More recently, those mainland Chinese rules appeared to also be applied in Hong Kong, which had previously operated its own visa policy for foreign journalists and which had once allowed the city to flourish as a media hub.

Foreign TV channels are mostly barred from operating in mainland China, though a couple of dozen, including the U.K. state-owned British Broadcasting Corporation, are allowed limited landing rights and can be screened in high end apartment complexes and hotels.

China and the U.S., under the previous Donald Trump regime, made journalistic access yet another battle ground in their Cold War. Both countries engaged in tit for tat measures and expelled each reporters on at least two occasions.

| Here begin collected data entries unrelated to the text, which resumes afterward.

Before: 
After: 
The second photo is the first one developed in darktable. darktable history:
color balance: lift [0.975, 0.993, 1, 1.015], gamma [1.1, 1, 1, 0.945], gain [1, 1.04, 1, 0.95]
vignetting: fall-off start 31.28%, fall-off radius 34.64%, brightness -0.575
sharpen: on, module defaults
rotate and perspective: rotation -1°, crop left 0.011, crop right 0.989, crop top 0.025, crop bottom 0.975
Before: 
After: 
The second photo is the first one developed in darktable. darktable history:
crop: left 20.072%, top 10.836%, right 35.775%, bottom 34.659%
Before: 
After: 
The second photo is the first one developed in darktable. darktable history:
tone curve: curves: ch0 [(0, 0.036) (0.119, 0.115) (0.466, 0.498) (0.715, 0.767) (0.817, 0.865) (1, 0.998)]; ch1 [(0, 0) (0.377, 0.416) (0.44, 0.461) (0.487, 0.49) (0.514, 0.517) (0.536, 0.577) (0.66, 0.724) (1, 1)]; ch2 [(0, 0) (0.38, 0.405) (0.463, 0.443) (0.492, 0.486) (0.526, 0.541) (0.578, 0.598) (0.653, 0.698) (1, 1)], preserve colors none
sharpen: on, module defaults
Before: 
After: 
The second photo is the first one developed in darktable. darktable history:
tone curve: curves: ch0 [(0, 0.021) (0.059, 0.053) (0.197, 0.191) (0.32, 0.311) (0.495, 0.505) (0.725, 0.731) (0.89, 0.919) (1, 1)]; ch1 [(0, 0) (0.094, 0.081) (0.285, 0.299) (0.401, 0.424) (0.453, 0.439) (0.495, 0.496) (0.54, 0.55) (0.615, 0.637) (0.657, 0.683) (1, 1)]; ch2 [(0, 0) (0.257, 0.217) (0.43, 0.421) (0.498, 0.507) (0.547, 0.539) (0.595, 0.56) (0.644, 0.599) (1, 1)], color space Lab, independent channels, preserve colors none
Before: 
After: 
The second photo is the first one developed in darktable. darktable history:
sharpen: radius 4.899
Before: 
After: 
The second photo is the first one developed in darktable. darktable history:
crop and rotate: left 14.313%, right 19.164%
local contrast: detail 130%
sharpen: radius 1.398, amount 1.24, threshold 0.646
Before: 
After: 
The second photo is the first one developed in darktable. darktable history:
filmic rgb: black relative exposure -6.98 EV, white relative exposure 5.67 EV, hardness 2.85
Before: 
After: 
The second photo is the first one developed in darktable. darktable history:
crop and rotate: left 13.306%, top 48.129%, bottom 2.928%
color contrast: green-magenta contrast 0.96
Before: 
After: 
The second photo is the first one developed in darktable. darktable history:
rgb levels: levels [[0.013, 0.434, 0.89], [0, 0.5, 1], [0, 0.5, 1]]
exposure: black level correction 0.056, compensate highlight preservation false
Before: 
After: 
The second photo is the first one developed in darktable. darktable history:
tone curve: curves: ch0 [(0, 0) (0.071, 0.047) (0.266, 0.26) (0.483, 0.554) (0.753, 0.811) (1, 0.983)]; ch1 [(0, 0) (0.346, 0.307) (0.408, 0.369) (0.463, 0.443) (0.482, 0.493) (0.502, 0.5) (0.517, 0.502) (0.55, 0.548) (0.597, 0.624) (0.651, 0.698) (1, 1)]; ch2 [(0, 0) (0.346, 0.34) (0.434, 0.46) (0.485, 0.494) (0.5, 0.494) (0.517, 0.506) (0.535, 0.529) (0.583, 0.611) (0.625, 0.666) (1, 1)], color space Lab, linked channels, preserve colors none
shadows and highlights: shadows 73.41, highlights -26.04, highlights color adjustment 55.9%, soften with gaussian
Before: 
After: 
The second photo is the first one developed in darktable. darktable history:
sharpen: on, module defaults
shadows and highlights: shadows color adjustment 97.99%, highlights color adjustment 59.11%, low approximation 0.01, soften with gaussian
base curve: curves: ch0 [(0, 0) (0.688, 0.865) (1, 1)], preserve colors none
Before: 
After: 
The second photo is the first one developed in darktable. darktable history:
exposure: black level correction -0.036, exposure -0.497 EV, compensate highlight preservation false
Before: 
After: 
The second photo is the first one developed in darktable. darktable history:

The Ofcom decision strikes against the broadcast operations of the Chinese state broadcaster in the U.K. But it does nothing to stop Chinese journalists continuing to report from the country.

With the exception of one Financial Times editor expelled from Hong Kong for organizing a public seminar with a pro-democracy campaigner, U.K. journalists operating in China have not recently been subject to the same difficulties as American or Canadian nationals.

It remains to be seen how far China goes with its reprisals. In recent days, the BBC published some of the most damning witness and victim testimony yet to emerge from Xinjiang. Earlier on Thursday, China’s foreign ministry also made “solemn representations to the BBC’s Beijing  branch over its false reporting about the COVID-19 pandemic in the country.”